Note that returned object is different from the function argument, as struct is passed by value!

Structures can be used freely with the assignment operator, but not with comparison operators == and !=.

A structure layout is an important design decision, so it should be done carefully.

For example, one can work with nano-second-precise timestamps using the following structure:

  struct timespec {
    time_t tv_sec;    // Whole seconds >= 0
    long tv_nsec;     // Nanoseconds [0; 999'999'999]
  };

Any data type except VLA is allowed as a struct member. Therefore, structures can be nested, and the embedded structure can be declared directly insides the enclosing data structure:

  struct person {
    char name[256];
    struct stardate {
      struct tm date;
      struct timespec precision;
    } bdate;
  };

Nested struct’s have the same visibility scope as the enclosing one.

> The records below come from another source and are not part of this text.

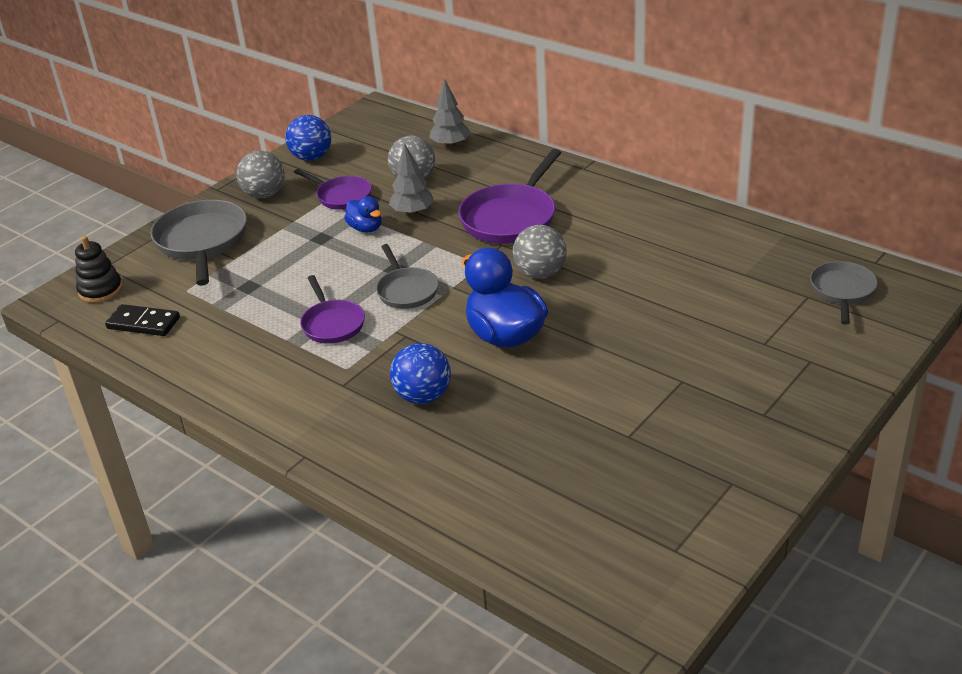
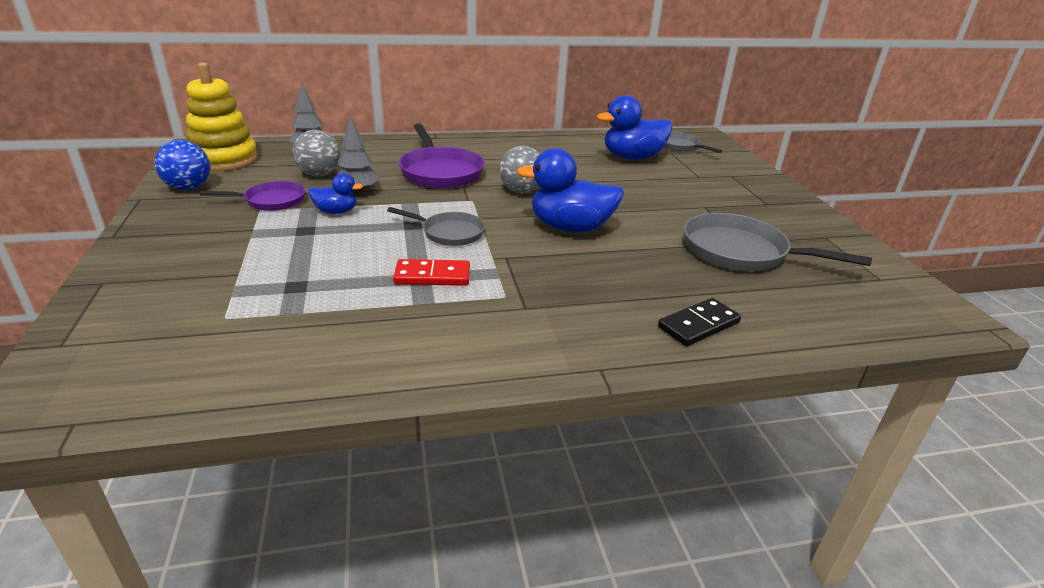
camera: 55 degrees left, 5 degrees down
black stacking toy [75,236,123,303] -> none
black domino [105,304,180,336] -> black domino moved to [658,298,741,346]
grey pan [150,200,247,286] -> grey pan moved to [684,213,872,271]
grey ball [236,150,285,198] -> none
purple pan [300,275,365,344] -> red domino [393,259,470,286]
blue ball [390,343,451,404] -> none
none -> yellow stacking toy [186,63,258,171]
none -> blue duck [597,95,672,160]

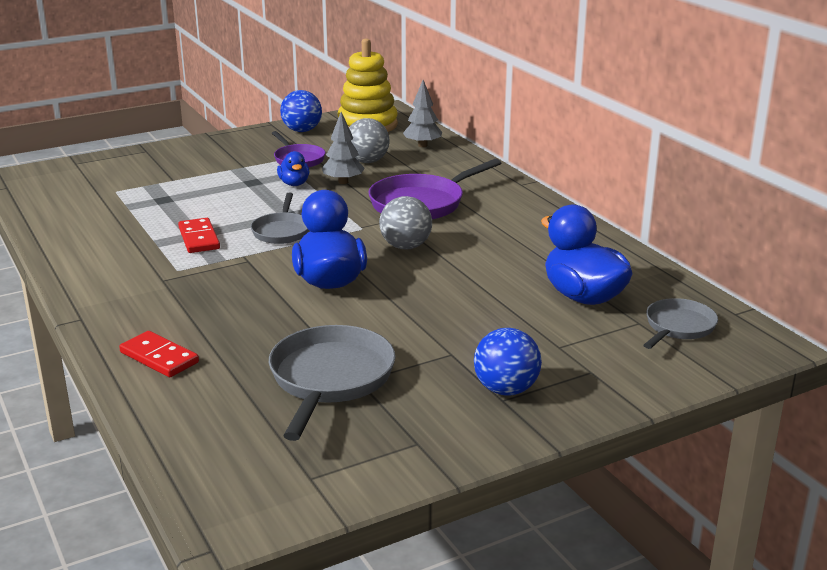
camera: 75 degrees right, 5 degrees down
black domino [658,298,741,346] -> red domino [119,331,199,377]
none -> blue ball [474,328,542,396]

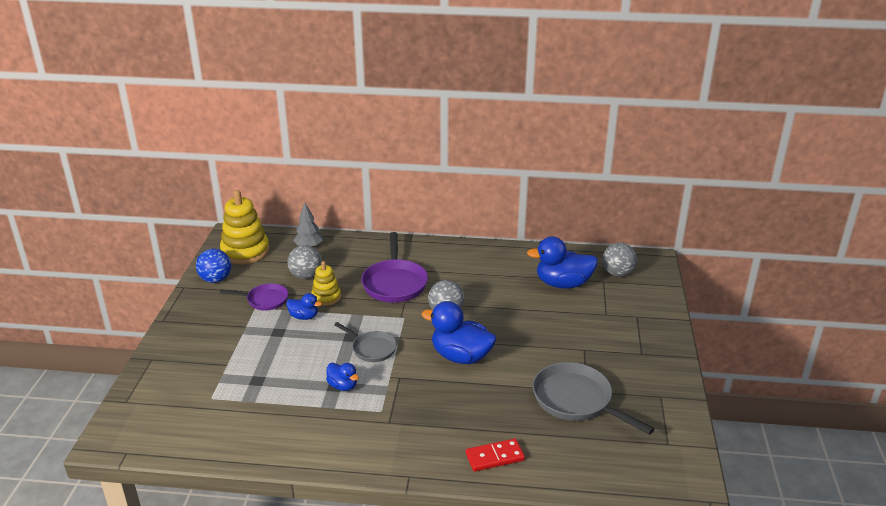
camera: 55 degrees left, 5 degrees up
red domino [178,218,220,253] -> blue duck [326,363,359,391]
grey tree [322,112,364,184] -> yellow stacking toy [311,261,341,306]
blue ball [474,328,542,396] -> none
grey pan [644,298,718,349] -> grey ball [602,243,637,277]

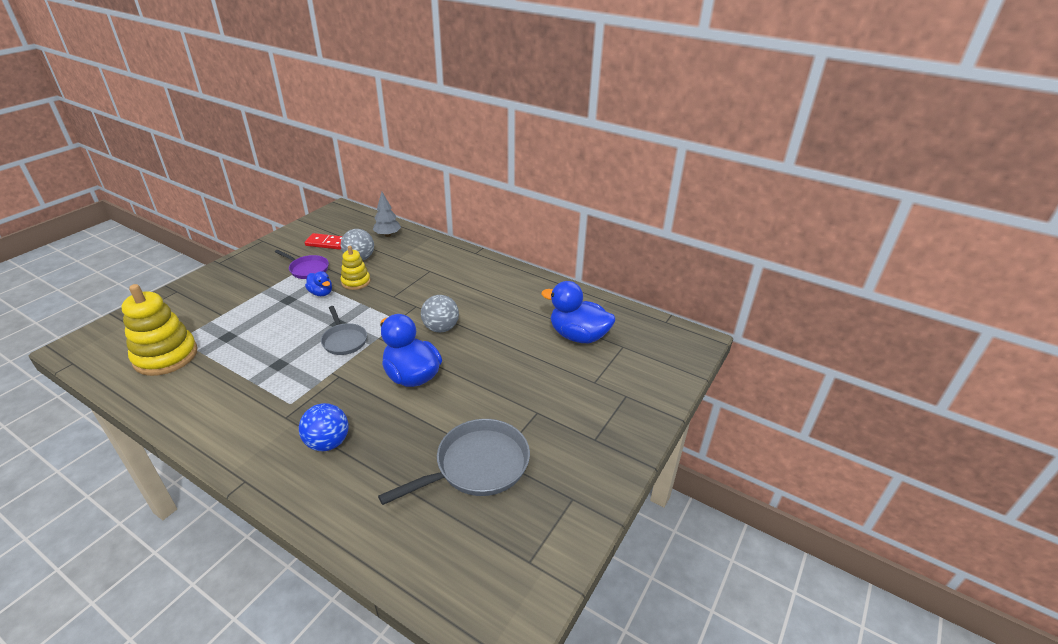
camera: 25 degrees right, 5 degrees up
blue ball [196,249,231,283] -> blue ball moved to [299,403,348,451]
yellow stacking toy [220,190,270,264] -> yellow stacking toy moved to [121,284,197,376]
blue duck [326,363,359,391] -> none
purple pan [361,232,428,303] -> none
red domino [466,439,525,472] -> red domino moved to [305,233,343,250]
grey pan [532,362,655,435] -> grey pan turned 75 degrees clockwise [378,419,530,505]
grey ball [602,243,637,277] -> none

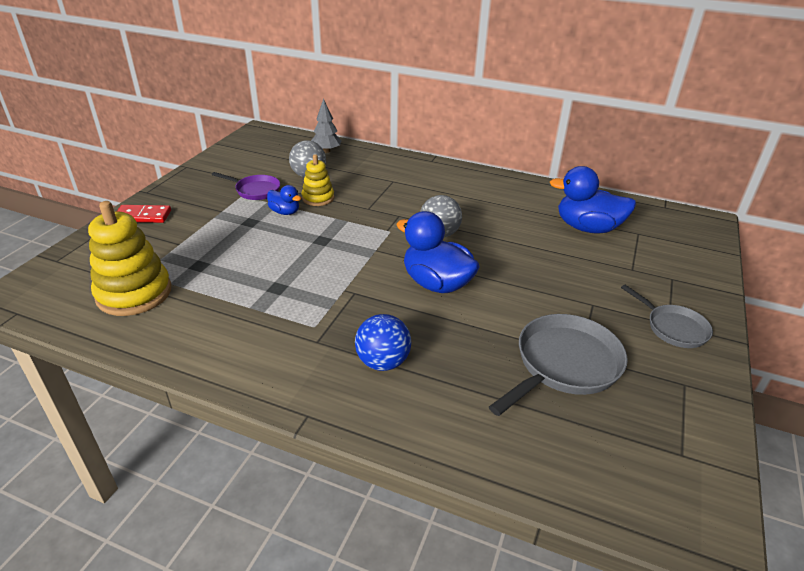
camera: 10 degrees left, 0 degrees up
red domino [305,233,343,250] -> red domino moved to [117,205,171,223]
grey pan [321,306,367,355] -> grey pan moved to [621,284,713,348]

The above definition is equivalent to:

  struct stardate {
      struct tm date;
      struct timespec precision;
  };
  struct person {
    char name[256];
    struct stardate bdate;
  };

6.4 New names for types: type aliases

When we need to declare a variable of newly defined structure, we need to add struct in the beginning, which makes it a bit clumsy.

To avoid is, one can introduce new names for existing types using the keyword typedef. Then we can have new aliases for structures:

  typedef struct birdStruct birdStructure;

Moreover, one can reuse the structure tag as the alias! Idiomatic use is to fordward-declare the alias for a struct:

  typedef struct birdStruct birdStruct;
  struct birdStruct {
  ...
  };

Other examples of aliases:

  typedef double vector[64];
  typedef vector vecvec[16];
  typedef double matrix[16][64];
  vecvec A;
  matrix B;

Here, both A and B have the same data type of double[16][64]. Yes, the syntax for array aliases is a little bit strange, but one can get used to it.

Just for clarity again:

  typedef double vector[64];

declares a new type alias vector which resolves to double[64].

The C standard uses suffix _t for data types to emphasize that they are aliases. It is not recommended to use this suffix, to avoid future conflicts with the new revisions of C.